[Opening Records provided section]

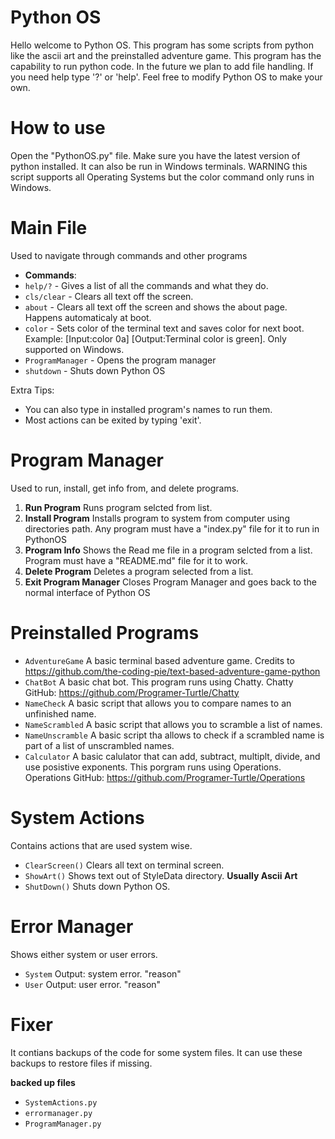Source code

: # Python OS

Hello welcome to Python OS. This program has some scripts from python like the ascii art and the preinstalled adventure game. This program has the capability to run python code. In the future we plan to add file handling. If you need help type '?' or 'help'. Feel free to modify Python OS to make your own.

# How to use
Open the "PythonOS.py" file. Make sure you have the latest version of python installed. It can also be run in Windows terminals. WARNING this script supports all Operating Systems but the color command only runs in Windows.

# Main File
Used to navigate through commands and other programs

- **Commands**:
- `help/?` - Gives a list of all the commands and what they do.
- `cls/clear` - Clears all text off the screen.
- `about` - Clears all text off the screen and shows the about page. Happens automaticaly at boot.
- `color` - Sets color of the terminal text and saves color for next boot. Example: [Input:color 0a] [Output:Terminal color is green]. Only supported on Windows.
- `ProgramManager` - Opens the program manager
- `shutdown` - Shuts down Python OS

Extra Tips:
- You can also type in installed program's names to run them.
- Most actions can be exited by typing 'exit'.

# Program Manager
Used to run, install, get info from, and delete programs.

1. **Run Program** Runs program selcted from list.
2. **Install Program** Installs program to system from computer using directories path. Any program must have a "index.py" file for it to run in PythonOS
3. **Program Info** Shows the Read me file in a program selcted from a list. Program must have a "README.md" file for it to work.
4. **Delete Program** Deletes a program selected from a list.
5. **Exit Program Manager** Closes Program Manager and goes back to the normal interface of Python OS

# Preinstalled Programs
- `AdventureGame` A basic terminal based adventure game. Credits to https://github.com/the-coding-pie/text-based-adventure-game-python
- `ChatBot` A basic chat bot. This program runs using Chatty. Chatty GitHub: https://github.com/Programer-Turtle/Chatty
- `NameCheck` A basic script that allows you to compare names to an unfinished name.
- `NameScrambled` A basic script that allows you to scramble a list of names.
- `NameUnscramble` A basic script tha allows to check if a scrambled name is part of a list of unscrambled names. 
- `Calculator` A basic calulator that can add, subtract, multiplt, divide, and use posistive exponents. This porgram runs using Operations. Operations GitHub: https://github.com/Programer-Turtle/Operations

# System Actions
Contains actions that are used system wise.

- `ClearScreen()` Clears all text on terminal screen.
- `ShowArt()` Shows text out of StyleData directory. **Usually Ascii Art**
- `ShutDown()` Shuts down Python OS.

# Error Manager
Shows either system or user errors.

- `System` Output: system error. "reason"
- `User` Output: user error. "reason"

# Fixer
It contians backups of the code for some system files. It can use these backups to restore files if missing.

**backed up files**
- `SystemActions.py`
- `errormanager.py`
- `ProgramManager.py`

[Closing Records provided section]

▸ **Your assignment**
Return the lines word for word, starting at the beginning of the entries and ending at the line that contains "Used to navigate". Leave the pictures out of your answer.

▸ **Response**
Source code

: # Python OS

Hello welcome to Python OS. This program has some scripts from python like the ascii art and the preinstalled adventure game. This program has the capability to run python code. In the future we plan to add file handling. If you need help type '?' or 'help'. Feel free to modify Python OS to make your own.

# How to use
Open the "PythonOS.py" file. Make sure you have the latest version of python installed. It can also be run in Windows terminals. WARNING this script supports all Operating Systems but the color command only runs in Windows.

# Main File
Used to navigate through commands and other programs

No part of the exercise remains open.